Po boy, I may be missing something, but I don't see a way to send a PDF through pm.


----------



## WildernesFamily (Mar 11, 2006)

Isn't there a way to give a free copy to people on Amazon in return for a review? That way your reviews will be verified Amazon reviews which will hold more weight.

I'll be willing to review if you still need reviews


----------



## sisterpine (May 9, 2004)

I read a book a day, might as well read yours too! sending pm.


----------



## TheKingsTable (Jan 13, 2016)

Thanks ya'll for being so willing! For anyone new to the thread, I think I have enough people for now. Now just crossing my fingers that ya'll like the book...

Wildernes Family, the only way I found to give free copies directly from Amazon was to buy them myself and "gift" them to people or to reduce the price to $0 and give you the next 24 hours to buy. I had reservations with both ideas.
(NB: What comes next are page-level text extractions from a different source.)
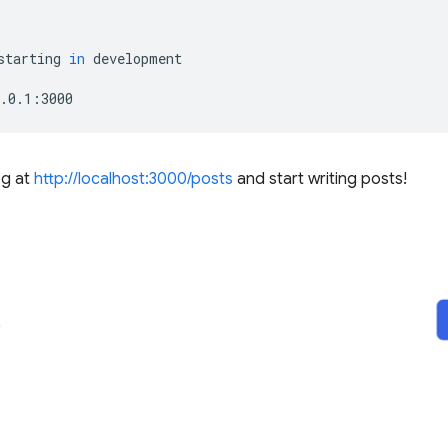
starting
in
development

g at
http://localhost:3000/posts
and start writing posts!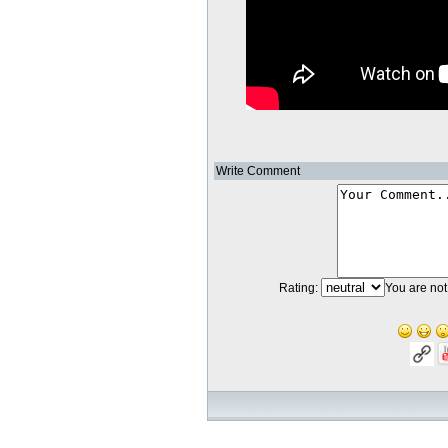
Write Comment
Rating:
You are not 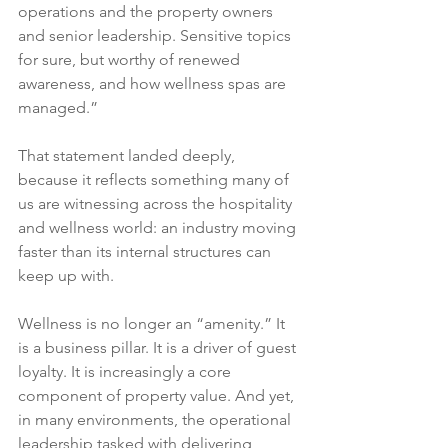
operations and the property owners 
and senior leadership. Sensitive topics 
for sure, but worthy of renewed 
awareness, and how wellness spas are 
managed.”
That statement landed deeply, 
because it reflects something many of 
us are witnessing across the hospitality 
and wellness world: an industry moving 
faster than its internal structures can 
keep up with.
Wellness is no longer an “amenity.” It 
is a business pillar. It is a driver of guest 
loyalty. It is increasingly a core 
component of property value. And yet, 
in many environments, the operational 
leadership tasked with delivering 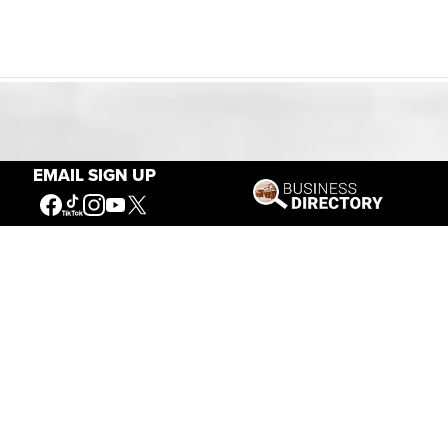
Our Mission
EMAIL SIGN UP
Connecting People to the
American West
Get Involved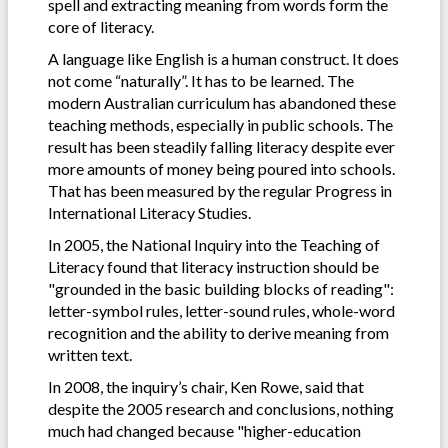
spell and extracting meaning from words form the
core of literacy.
A language like English is a human construct. It does
not come “naturally”. It has to be learned. The
modern Australian curriculum has abandoned these
teaching methods, especially in public schools. The
result has been steadily falling literacy despite ever
more amounts of money being poured into schools.
That has been measured by the regular Progress in
International Literacy Studies.
In 2005, the National Inquiry into the Teaching of
Literacy found that literacy instruction should be
"grounded in the basic building blocks of reading":
letter-symbol rules, letter-sound rules, whole-word
recognition and the ability to derive meaning from
written text.
In 2008, the inquiry’s chair, Ken Rowe, said that
despite the 2005 research and conclusions, nothing
much had changed because "higher-education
And since reviewers are asked to include that they received a free copy in exchange for the review, I don't know that "verified purchase" will matter as much. I appreciate your suggestion, though. And if you would like to review it, I'll send you the PDF if you'll PM your email.


----------



## lgrandmaitre (Feb 21, 2016)

I would love to read it and advertise it on my blog


----------



## Radams1265 (Mar 2, 2016)

I would love too read a review it the book sounds amazing!


----------



## msweeten (Jan 22, 2015)

I do a lot of amazon reviews and would enjoy reading yours!


----------